No. Moss does not use your drafts, essays, or documents to train AI models. The AI agent processes your content to complete tasks (rewriting, research, proofreading) and doesn't retain it afterward. Your writing stays private. If you're a professional writer working on sensitive or unpublished material, you can connect your own Anthropic API key, and the same standard privacy protections apply directly.
Can Moss help me write long-form content — essays, articles, or books?
Yes. There's no note length limit in Moss. Draft full articles, long essays, chapter drafts, or research papers in a single note. The AI agent can help you outline, expand sections, research supporting points, and tighten prose throughout, all inside the document. Many writers use Moss's inline comment system to leave revision notes alongside a draft as they work, creating a back-and-forth editorial layer right on the page.

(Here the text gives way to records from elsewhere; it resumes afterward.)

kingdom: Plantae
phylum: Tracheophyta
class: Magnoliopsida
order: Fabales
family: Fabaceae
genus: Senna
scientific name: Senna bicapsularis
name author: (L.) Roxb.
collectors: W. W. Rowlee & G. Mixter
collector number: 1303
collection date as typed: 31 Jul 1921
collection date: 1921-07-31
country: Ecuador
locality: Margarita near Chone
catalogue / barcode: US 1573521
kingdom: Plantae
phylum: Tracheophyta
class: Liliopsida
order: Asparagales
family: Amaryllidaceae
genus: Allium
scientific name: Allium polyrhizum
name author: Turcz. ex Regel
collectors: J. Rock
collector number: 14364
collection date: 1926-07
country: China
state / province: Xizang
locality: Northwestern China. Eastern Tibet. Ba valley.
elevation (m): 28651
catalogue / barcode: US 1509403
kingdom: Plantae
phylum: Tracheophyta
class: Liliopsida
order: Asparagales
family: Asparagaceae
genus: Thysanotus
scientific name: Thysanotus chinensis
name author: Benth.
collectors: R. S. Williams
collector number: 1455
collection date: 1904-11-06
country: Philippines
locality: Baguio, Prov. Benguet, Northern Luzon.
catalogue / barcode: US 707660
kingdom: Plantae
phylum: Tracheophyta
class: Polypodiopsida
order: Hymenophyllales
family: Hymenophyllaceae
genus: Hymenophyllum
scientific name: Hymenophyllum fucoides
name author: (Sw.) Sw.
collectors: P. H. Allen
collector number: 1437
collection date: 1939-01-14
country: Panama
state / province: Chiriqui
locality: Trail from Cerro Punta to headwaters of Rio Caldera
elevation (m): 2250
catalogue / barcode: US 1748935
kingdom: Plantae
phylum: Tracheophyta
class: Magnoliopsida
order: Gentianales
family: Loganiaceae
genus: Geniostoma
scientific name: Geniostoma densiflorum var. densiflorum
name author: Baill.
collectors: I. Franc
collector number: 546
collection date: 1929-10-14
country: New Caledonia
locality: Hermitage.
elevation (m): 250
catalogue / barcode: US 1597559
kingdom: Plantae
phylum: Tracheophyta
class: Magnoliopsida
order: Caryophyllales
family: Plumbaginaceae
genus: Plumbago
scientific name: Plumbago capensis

Does Moss support markdown for writing?
Yes. Every note is a .md file on your computer. Open existing markdown files, work in them directly, and use Moss alongside any tool that reads markdown. iA Writer files, Obsidian notes, Bear exports: they all open in Moss as-is. Format in markdown, keep the raw files, and move your writing anywhere. Moss never converts to a proprietary format.
Can I publish directly from Moss to my blog or CMS?
Not natively yet. Moss doesn't have a direct WordPress or Ghost integration. Since every note is a plain .md file, you can paste markdown directly into any CMS that accepts it, or use Moss's notes folder as the source for a static site generator like Hugo or Jekyll. Direct publishing integrations are on the roadmap.
Is Moss a subscription or one-time purchase?
Moss has a free tier that includes the full markdown editor and note management. AI features (the agent that researches, suggests edits, and proofreads) require a subscription or your own Anthropic API key. Core writing functionality is free and doesn't require an account to get started.
What happens to my writing if I cancel my Claude subscription?
Your notes are never affected. Cancel your subscription and every note remains exactly where it is, on your hard drive, as plain .md files. The AI agent features pause, but your writing, your files, and your ability to read and edit notes are completely unaffected. No lock-in, no export step required, no data held hostage.
Can I use Moss offline?
Yes. Notes live on your computer as plain markdown files. No account needed, no cloud sync required. Write anywhere — on a plane, in a cabin, in a coffee shop with unreliable wifi. The AI agent needs a connection when you use it, but the writing environment itself works completely offline.